API orchestration: chain multiple Swiftfox tool calls with Pydantic validation at each step to ensure data integrity end-to-end

03

Production monitoring: build validated alert agents that query Swiftfox and output structured, schema-compliant notifications

04

Testing and QA: use Pydantic AI's dependency injection to mock Swiftfox responses and write comprehensive agent tests

Example Prompts for Swiftfox in Pydantic AI

Ready-to-use prompts you can give your Pydantic AI agent to start working with Swiftfox immediately.

01

"List the most recently active members in Swiftfox."

02

"Log a new interaction: 'Follow-up call completed' for member ID '10293'."

03

"Show me the details for member 'Martha Stewart'."

Troubleshooting Swiftfox MCP Server with Pydantic AI

Common issues when connecting Swiftfox to Pydantic AI through the Vinkius, and how to resolve them.

01

MCPServerHTTP not found

Update: pip install --upgrade pydantic-ai

Swiftfox + Pydantic AI FAQ

Common questions about integrating Swiftfox MCP Server with Pydantic AI.

01

How does Pydantic AI discover MCP tools?

Create an MCPServerHTTP instance with the server URL. Pydantic AI connects, discovers all tools, and generates typed Python interfaces automatically.
02

Does Pydantic AI validate MCP tool responses?

Yes.

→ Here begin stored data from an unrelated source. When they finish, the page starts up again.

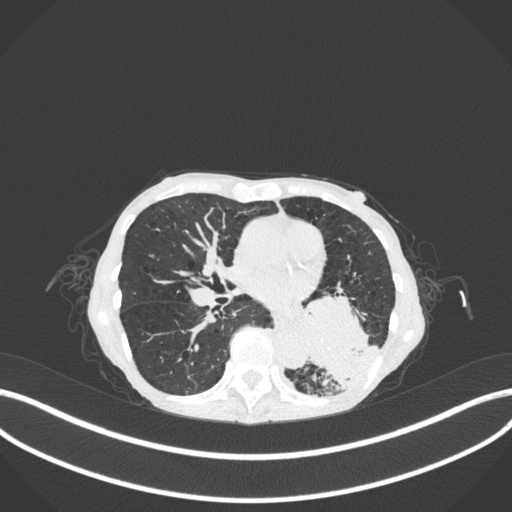
Chest CT, one axial slice; position 131 of 347 along the scan axis; reconstruction kernel B31f; lung window (W 1500 / L -600 HU); 1 mm slice thickness; 512 × 512 image matrix. Female patient, age 70 years. Case-level facts recorded for this patient, not image findings: clinical TNM (as recorded): T3 N0 M0; histopathological grade: G3.
Outlined on this slice (bounding box drawn by a radiologist):
- lung tumour (recorded histology: small cell carcinoma): box from (x=288, y=280) to (x=380, y=386) px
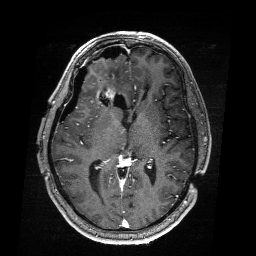
Brain MRI from a brain-tumour surgery series, one axial slice. T1-weighted post-contrast. 1 mm slice thickness. 256 × 256 image matrix. Case-level facts recorded for this patient, not image findings: histopathology: Astrocytoma; WHO grade: 4; IDH mutation: yes; tumour location: Right Frontal.
Outlined on this slice (outlined manually by an expert reader):
- residual tumour: bounding box [x1, y1, x2, y2] px = [92, 83, 116, 99]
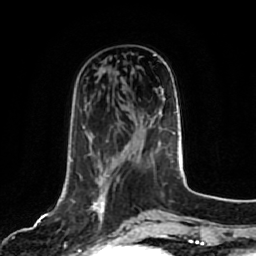
Breast MRI, one axial slice; slice 27 of 80 in the series (ordered by position); cropped to one breast; dynamic contrast-enhanced series, time point 2 of 7 at this slice position (early post-contrast); 1.5 T; TE 2.5 ms, TR 5.2 ms; 256 × 256 image matrix, field of view 180 × 180 mm. Female patient.
Annotated regions visible in this slice (semi-automatically segmented with operator editing):
- enhancing-tissue mask used for the functional tumour volume (all voxels passing the contrast-enhancement thresholds inside the analysis volume; usually the tumour): box from (x=71, y=160) to (x=126, y=223) px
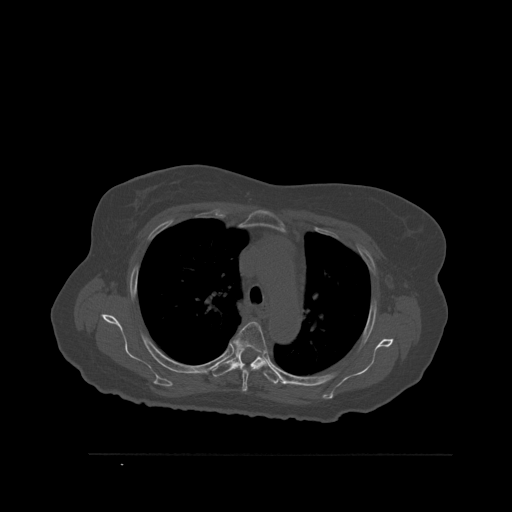
CT including the spine, one axial slice; position 402 of 527 along the scan axis; bone window (W 1800 / L 400 HU); 512 × 512 image matrix, field of view 470 × 470 mm. Patient: female, 73 years. From the clinical record (not read from this slice): primary cancer: breast.
Annotated regions visible in this slice (semi-automatically segmented with operator editing):
- T4 vertebra: box from (x=234, y=322) to (x=267, y=392) px
- T5 vertebra: (x=211, y=342)–(x=279, y=385)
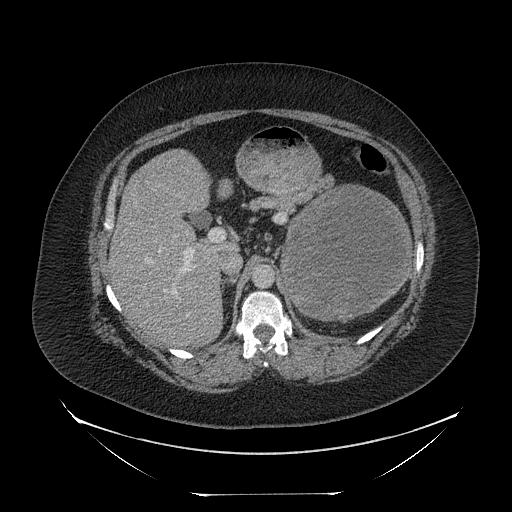
Contrast-enhanced abdominal CT, one axial slice; position 150 of 205 along the scan axis; 120 kVp; intravenous contrast given; soft-tissue window (W 400 / L 40 HU); 2.5 mm slice thickness; 512 × 512 image matrix, field of view 500 × 500 mm. Patient: female, 53 years. Case-level facts recorded for this patient, not image findings: diagnosis: adrenocortical carcinoma; tumour side: left adrenal; tumour size at pathology: 17 cm; Ki-67 index: 20 %; stage (as recorded): 3.
Outlined on this slice (semi-automatic segmentation, software-assisted and operator-edited):
- mass: bounding box [x1, y1, x2, y2] px = [284, 187, 410, 319]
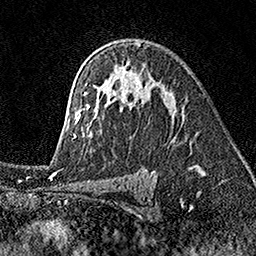
Breast MRI (dynamic contrast-enhanced), one axial slice. Position 108 of 160 along the scan axis. Cropped to one breast. Dynamic contrast-enhanced series, time point 2 of 7 at this slice position (early post-contrast). 1.5 T. TE 3.5 ms, TR 7.2 ms. 256 × 256 image matrix, field of view 165 × 165 mm. Female patient.
Structures marked on this image (semi-automatic segmentation, software-assisted and operator-edited):
- enhancing-tissue mask used for the functional tumour volume (all voxels passing the contrast-enhancement thresholds inside the analysis volume; usually the tumour): bounding box <73,43,192,150> (left, top, right, bottom; pixels)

When you define result types as Pydantic models, every tool response is validated against the schema. Invalid data raises a clear error instead of silently corrupting your pipeline.
03

Can I switch LLM providers without changing MCP code?

Absolutely. Pydantic AI abstracts the model layer. your Swiftfox MCP integration works identically with OpenAI, Anthropic, Google, or any supported provider.